Problem to solve: Reproduce the material below with every occurrence of "chart" replaced by "graph" and nothing else changed. Omit the pictures from your output.

==== Materials provided

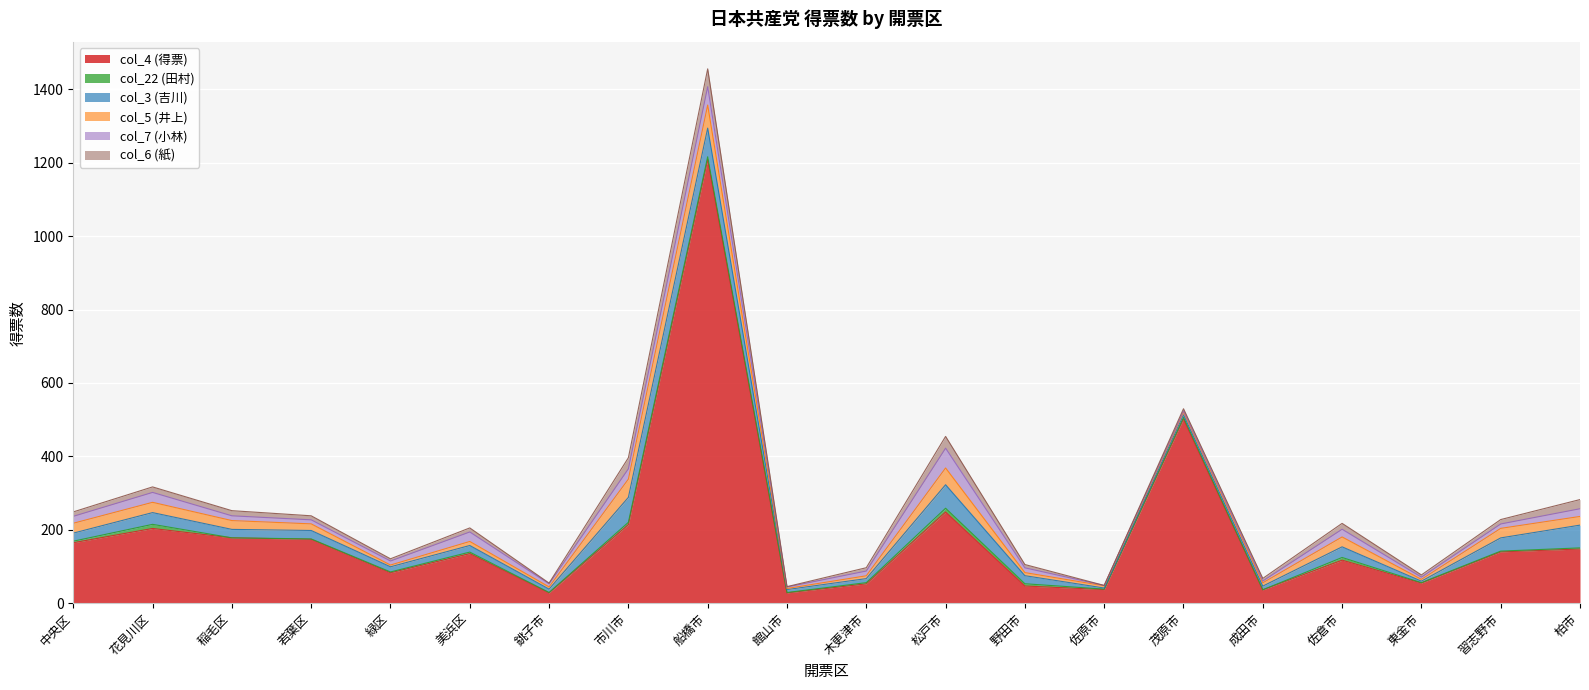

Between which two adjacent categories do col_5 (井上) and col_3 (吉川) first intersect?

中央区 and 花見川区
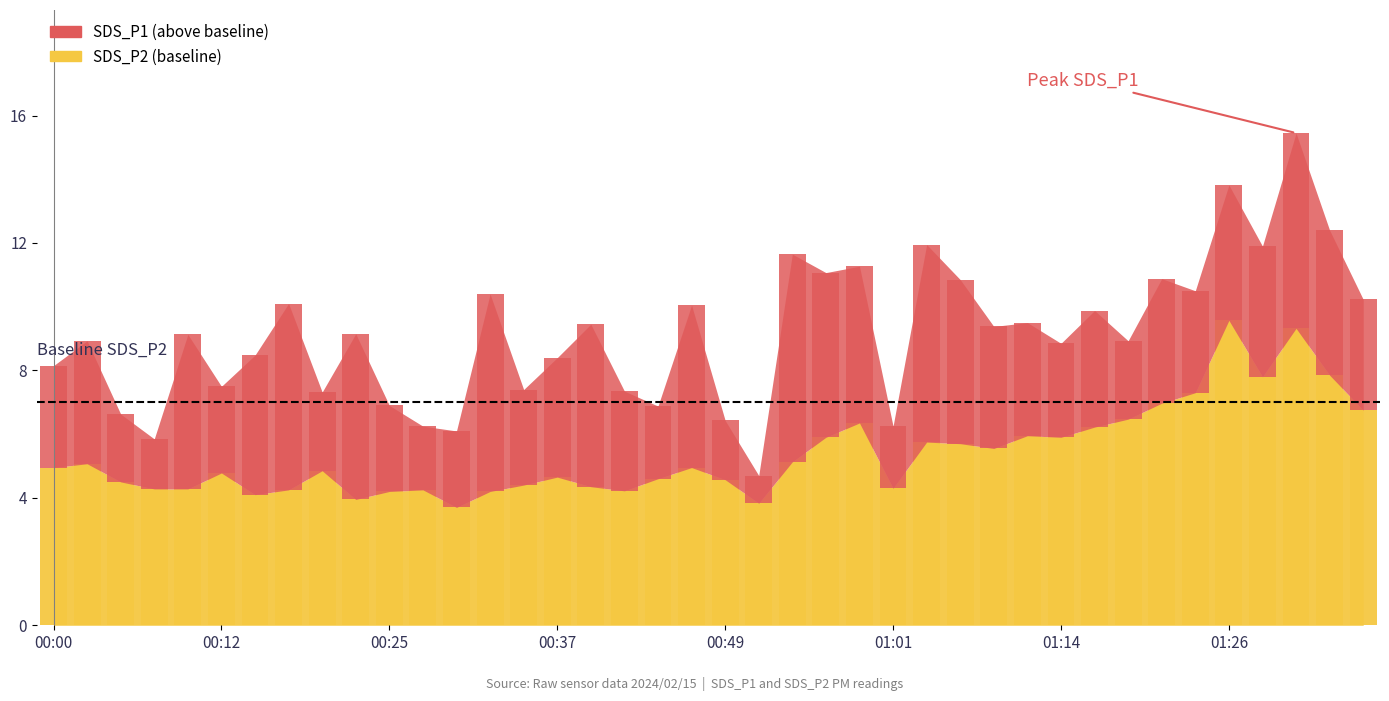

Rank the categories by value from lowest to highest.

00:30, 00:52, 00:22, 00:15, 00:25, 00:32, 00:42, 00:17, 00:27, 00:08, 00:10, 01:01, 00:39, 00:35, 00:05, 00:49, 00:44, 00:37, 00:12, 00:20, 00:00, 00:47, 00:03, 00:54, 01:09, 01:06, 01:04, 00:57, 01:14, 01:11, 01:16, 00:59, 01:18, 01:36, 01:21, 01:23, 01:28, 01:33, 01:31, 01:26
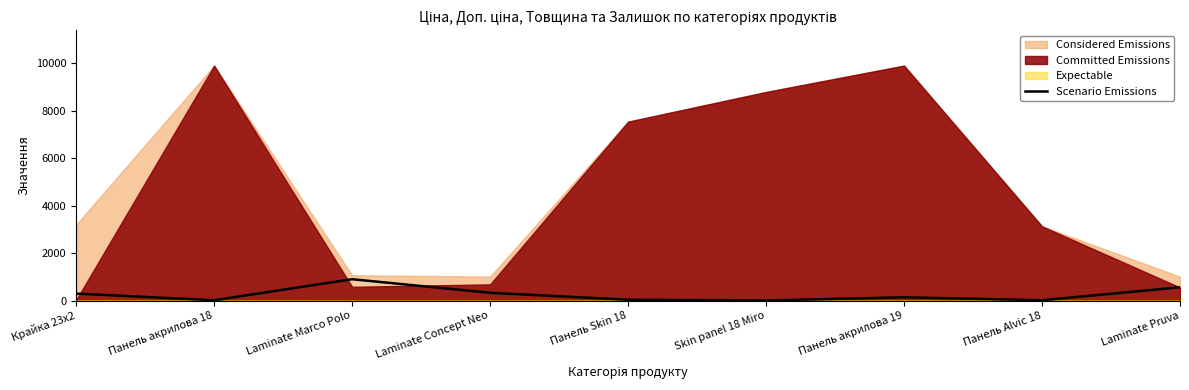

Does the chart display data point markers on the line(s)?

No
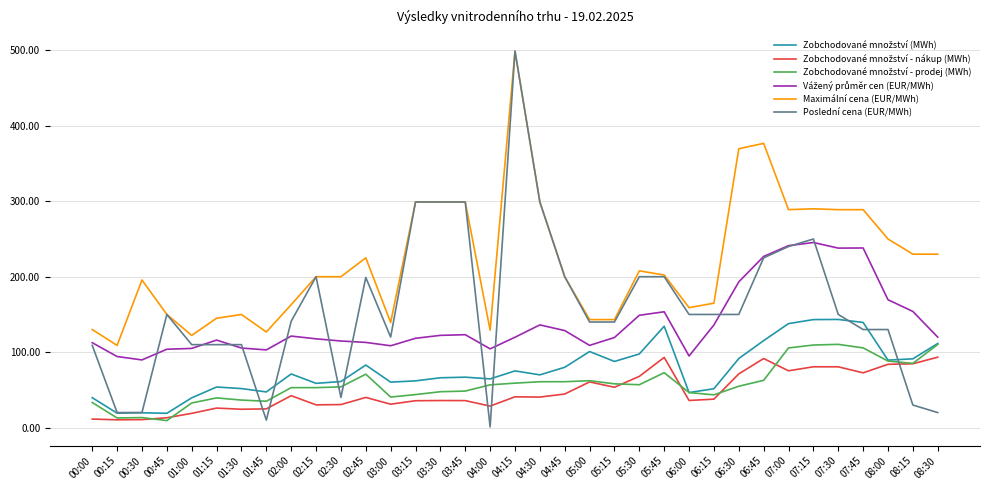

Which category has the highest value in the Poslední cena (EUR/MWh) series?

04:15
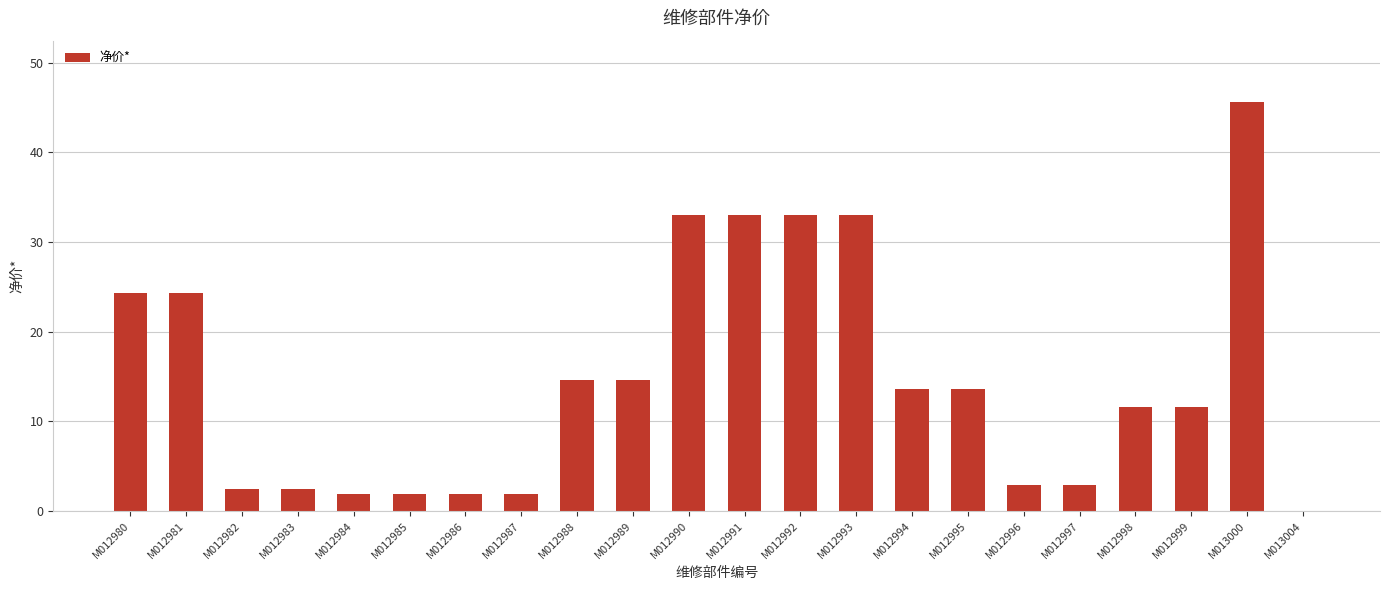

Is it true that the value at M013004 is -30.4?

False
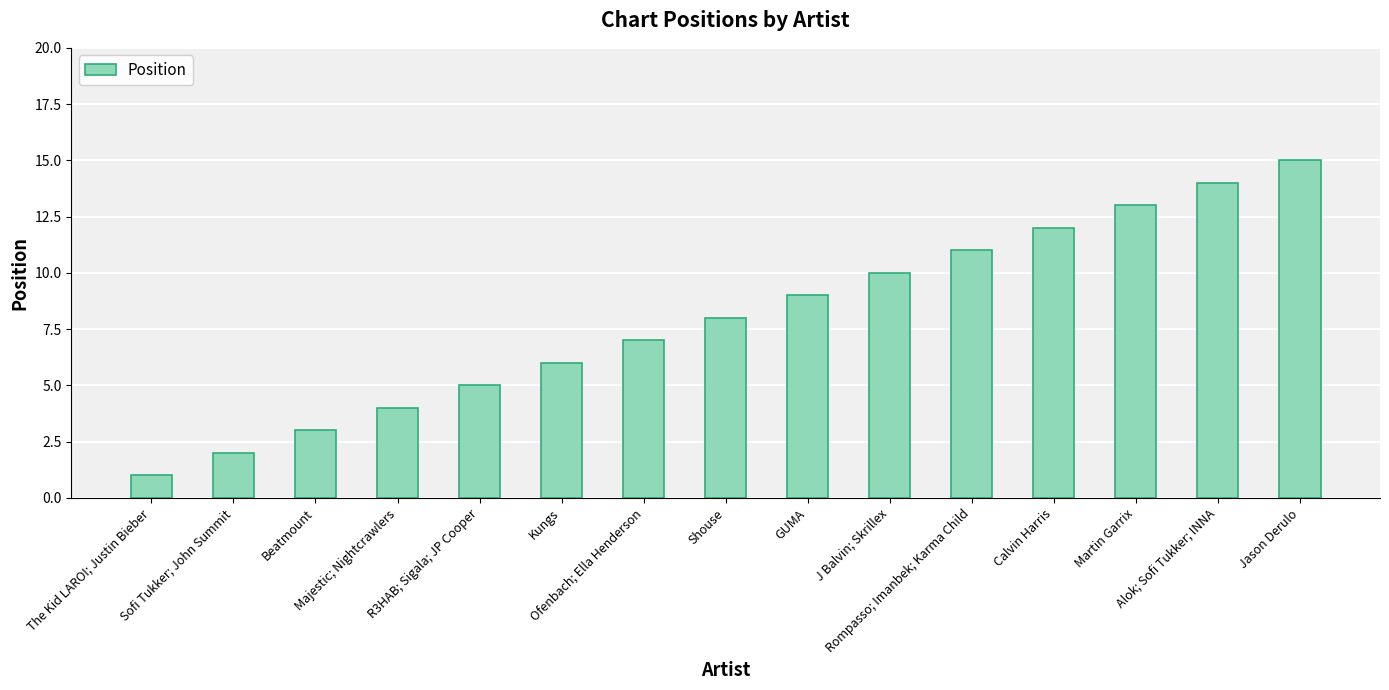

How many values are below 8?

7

========

Answer to the exercise:
Between which two adjacent categories do col_5 (井上) and col_3 (吉川) first intersect?

中央区 and 花見川区

Rank the categories by value from lowest to highest.

00:30, 00:52, 00:22, 00:15, 00:25, 00:32, 00:42, 00:17, 00:27, 00:08, 00:10, 01:01, 00:39, 00:35, 00:05, 00:49, 00:44, 00:37, 00:12, 00:20, 00:00, 00:47, 00:03, 00:54, 01:09, 01:06, 01:04, 00:57, 01:14, 01:11, 01:16, 00:59, 01:18, 01:36, 01:21, 01:23, 01:28, 01:33, 01:31, 01:26

Does the graph display data point markers on the line(s)?

No

Which category has the highest value in the Poslední cena (EUR/MWh) series?

04:15

Is it true that the value at M013004 is -30.4?

False

How many values are below 8?

7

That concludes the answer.